**Provided text**:
108 US 361 Adriatio Fire Ins Co v. Treadwell
108 U.S. 361
2 S.Ct. 772
27 L.Ed. 754
ADRIATIO FIRE INS. CO. and others
v.
TREADWELL.
April 30, 1883.
John E. Parsons, for plaintiff in error.
Luther P. Marsh and Wm. G. Wilson, for defendant in error.
MATTHEWS, J.
This action was brought by the defendant in error to recover compensation for professional services as an attorney and counselor at law, rendered, as alleged, at the instance and request of the defendants in error, and each of them, as well as of sundry other corporations not inhabitants of the southern district of New York or of the state of New York, nor found therein, and therefore not joined, as defendants below, in and about the defense of certain suits brought against several of them in Massachusetts, but in which all had a common interest, and for which it is alleged these companies, including the plaintiffs in error, jointly and severally promised to pay what said services were actually worth.
The cause was tried by a jury, and resulted in a verdict and judgment for the plaintiff below, to reverse which, for errors of law alleged to have occurred in the rulings of the court during the trial, and presented in a bill of exceptions, this writ of error is prosecuted.
The plaintiff below put in evidence an agreement in writing, signed by 15 insurance companies, including the defendants, a copy of which is as follows:
'In re Taylor, Randall & Company versus The St. Paul Fire & Marine Insurance Company et als.

**Information given**:
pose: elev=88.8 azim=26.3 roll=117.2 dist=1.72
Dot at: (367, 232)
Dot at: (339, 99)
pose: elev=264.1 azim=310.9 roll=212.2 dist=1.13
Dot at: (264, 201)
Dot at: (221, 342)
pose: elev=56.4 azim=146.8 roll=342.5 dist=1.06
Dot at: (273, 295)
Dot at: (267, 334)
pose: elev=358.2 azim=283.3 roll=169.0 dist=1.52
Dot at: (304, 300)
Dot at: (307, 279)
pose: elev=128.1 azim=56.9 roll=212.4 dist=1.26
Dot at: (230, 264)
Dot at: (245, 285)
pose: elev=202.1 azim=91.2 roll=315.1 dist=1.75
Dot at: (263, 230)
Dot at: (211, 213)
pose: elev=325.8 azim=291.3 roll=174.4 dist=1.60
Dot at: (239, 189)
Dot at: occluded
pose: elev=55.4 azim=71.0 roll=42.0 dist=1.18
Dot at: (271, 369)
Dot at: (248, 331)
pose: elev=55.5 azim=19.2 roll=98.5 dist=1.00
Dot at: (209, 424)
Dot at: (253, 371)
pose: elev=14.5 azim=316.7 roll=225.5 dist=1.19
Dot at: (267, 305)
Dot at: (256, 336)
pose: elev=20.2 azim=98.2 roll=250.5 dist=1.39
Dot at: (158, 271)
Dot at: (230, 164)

**Task instructions**:
Carry on the court opinion about the insurance companies' fee dispute, picking up after its last line.

**The response**:
'The undersigned insurance companies, having policies outstanding issued to Taylor, Randall & Company, upon property at Central wharf, Boston, upon which claims have been made against said companies, do, in consideration of one dollar, by each paid to the other, and divers other good and valuable considerations, mutually covenant and agree to and with each other as follows; that is to say: the said companies will unite in resisting the claim made upon said policies, and on each thereof, and in the defense of any and all suits and legal proceedings that have been or may be instituted against any of said companies upon any of said policies, and will, when and as required by the committee hereinafter mentioned, contribute to and pay the costs, fees, and expenses of said suits and proceedings pro rata; that is to say, each company shall pay such proportion of said costs, fees, and expenses as the amount insured by said company shall bear to the whole amount insured on said property by all the companies subscribing to this agreement. The management and conduct of said resistance to said claims and defense of said suits and proceedings shall be and is fully intrusted to and devolved upon a committee to be composed of W. H. Brazier and James R. Lott, of the city of New York, Charles W. Sproat, of the city of Boston, L. S. Jordan, of the city of Boston, which committee shall have full power and authority to employ counsel and attorneys to appear for said companies and each thereof, and defend said suits and legal proceedings, and to employ other persons for other services relative thereto, and to assess upon and demand and receive from such companies, from time to time, as such committee shall deem proper, such sum or sums of money for the compensation of such counsel and attorneys, and such other persons, and all other expenses of such defense of said suits as said committee shall deem necessary and expedient, such assessment upon and payment by each of said companies to be pro rata, as above mentioned.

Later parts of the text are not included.